BYU coach leads Mormon service in Academy chapel

  • Published
  • By Staff Sgt. Don Branum
  • U.S. Air Force Academy Public Affairs
On the eve of Air Force's decisive victory over BYU on the field, cadets sat alongside Brigham Young students for a Mormon worship service in the Cadet Chapel led by Cougars head coach Bronco Mendenhall.

The service, held here Sept. 10, also included a presentation by Coach Mendenhall's wife, Holly Johnston, and musical performances by the Cadet Choir and BYU student Walter Kahaiali'i.

Coach Mendenhall opened by telling cadets how impressed he was with their determination.

"I'm amazed by what you do," said the coach, who is in his sixth year as the Cougars' head coach. "I marvel at the mission you have taken upon yourselves, and I marvel at the workload that you carry."

He said most people who make a difference in others' lives are motivated by one or more of three factors: autonomy, or the love of doing something on one's own; mastery, or a passion to become the best at what one does; and a purpose beyond oneself. Air Force Academy cadets and Brigham Young students share some of these motivations.

"For some of you, the question is, 'How can I serve my Father in Heaven?'" the coach said. "For some, it's, 'How can I serve my country?' All great acts in this world come from something beyond self-interest."

Coach Mendenhall faced a daunting task when he first arrived at BYU to coach the Cougars. The football program had suffered three straight losing seasons, and players had accounted for 18 egregious violations of the school's strict honor code, which mandates honesty, clean language and adherence to and prohibits sex or ingestion of illicit drugs, tobacco, alcohol, tea or coffee, all of which are proscribed by the Church of Latter Day Saints' Word of Wisdom.

"I was interviewed about my testimony and my belief," the coach explained. "'Is this young man authentic? Is he capable?' Not a single question was asked about football. At that point, I didn't want the job, because I didn't think I could live up to the standard." He was later told that he was selected for the job because he didn't want it.

Mrs. Johnston, in an earlier presentation during the service, said leadership brings with it adversity and tests of character.

"When we face those challenges, we have to remember why we're here on this Earth," Mrs. Johnston said.

In some ways, Coach Mendenhall said, football is the least important part of his job.

"I believed I was there (at BYU) to clean up the program so a real coach could come in after me and win football games," he said. Instead, the Cougars have gone to 50-16, including their win against Washington Sept. 4 and their loss to the Falcons Saturday. But the coach said faith, not football, comes first at Brigham Young.

"When I meet my savior, do you think I'll be asked, 'What was your football record in 2010?'" the coach asked rhetorically. "I think I'll be asked about the stewardship of my family and whether I kept the faith.
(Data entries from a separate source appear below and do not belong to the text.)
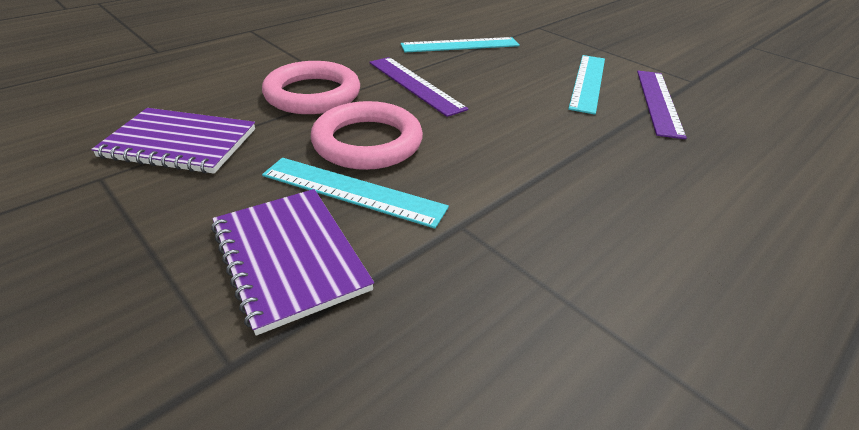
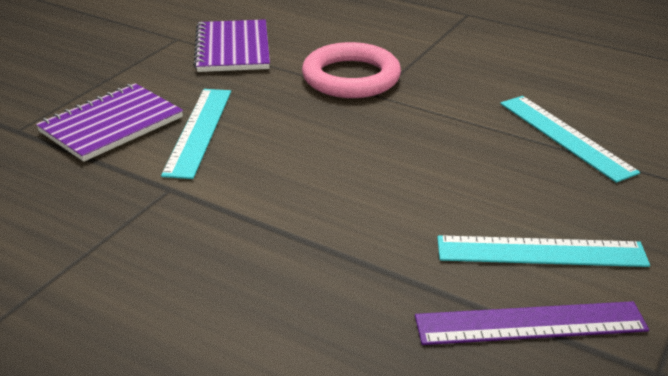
camera: 75 degrees right, 5 degrees down
(367, 142) = (279, 122): pink ring -> none
(415, 85) = (417, 125): purple ruler -> none

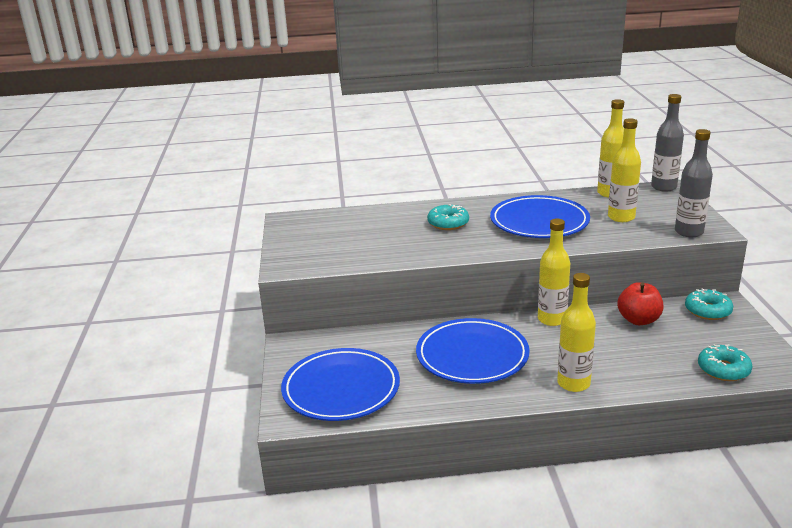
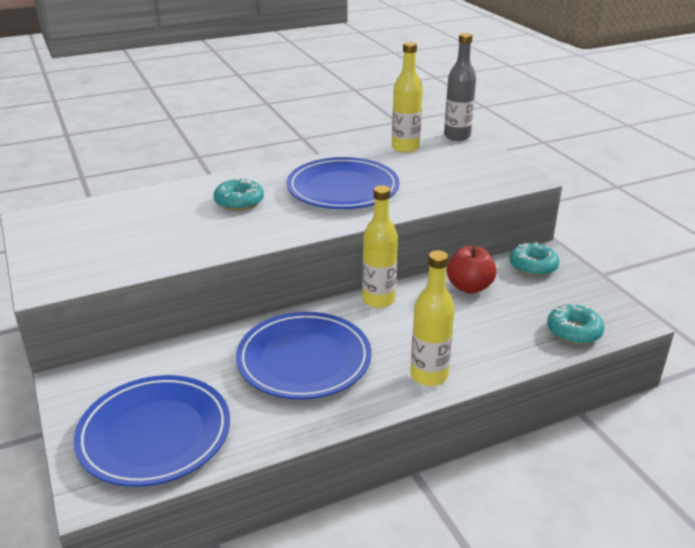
camera: 20 degrees left, 5 degrees up
(621, 217) = (428, 174): yellow bottle -> none
(689, 232) = (502, 183): grey bottle -> none

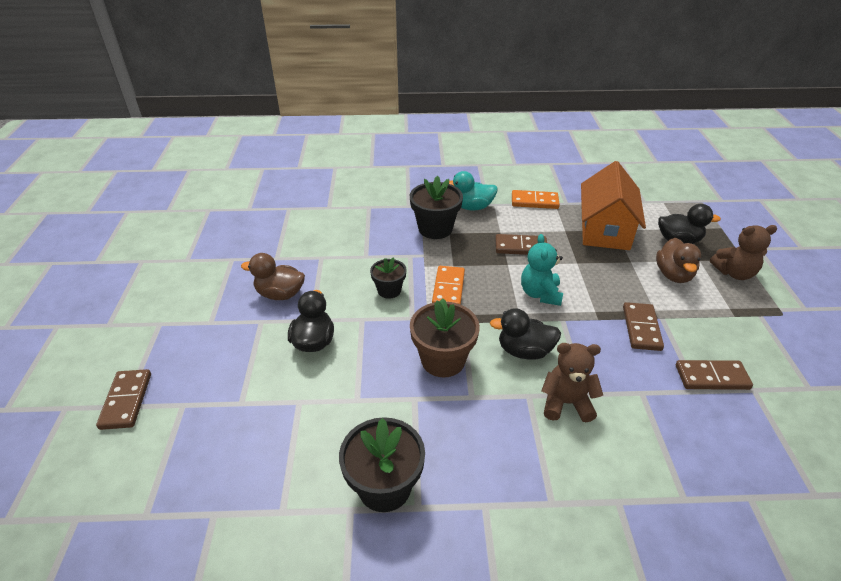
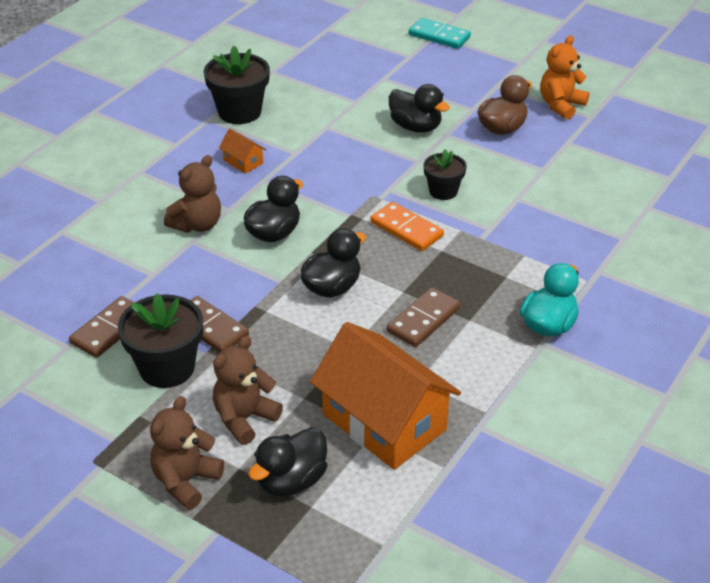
camera: 125 degrees right, 0 degrees up
(126, 401) = (439, 36): brown domino -> turquoise domino
(224, 277) = (561, 105): none -> orange teddy bear
(435, 229) = (525, 270): black flower pot -> black flower pot (167, 368)
(443, 360) = (317, 183): brown flower pot -> none
(460, 427) = (243, 162): none -> orange house
(534, 202) = (510, 394): orange domino -> none
(540, 294) = (332, 287): turquoise teddy bear -> black duck
(673, 275) = (244, 418): brown duck -> brown teddy bear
"Football is fifth on our priority list," he continued. "Number one is faith and developing our relationship with our Father in Heaven. ... Number two is family. There are coaches who sleep in their offices, apart from their families. Does it help them? Not against BYU. Third is education: I believe that when you leave this Earth, you take with you your collective knowledge and experiences into the next life. Number four is friends, because they influence your decisions at such a high level."

The coach said he believes that how BYU represents itself on the field reflects whether people will inquire further about the students' beliefs.

"Hopefully, we can say we played well, that we had academic excellence and demonstrated good sportsmanship on the field," Coach Mendenhall said, reflecting a balance at BYU similar to the athletic, academic and military standards required of cadets at the Academy. "If what you do and what we do inspires people to ask, 'What do they believe?' then I think we've done our work."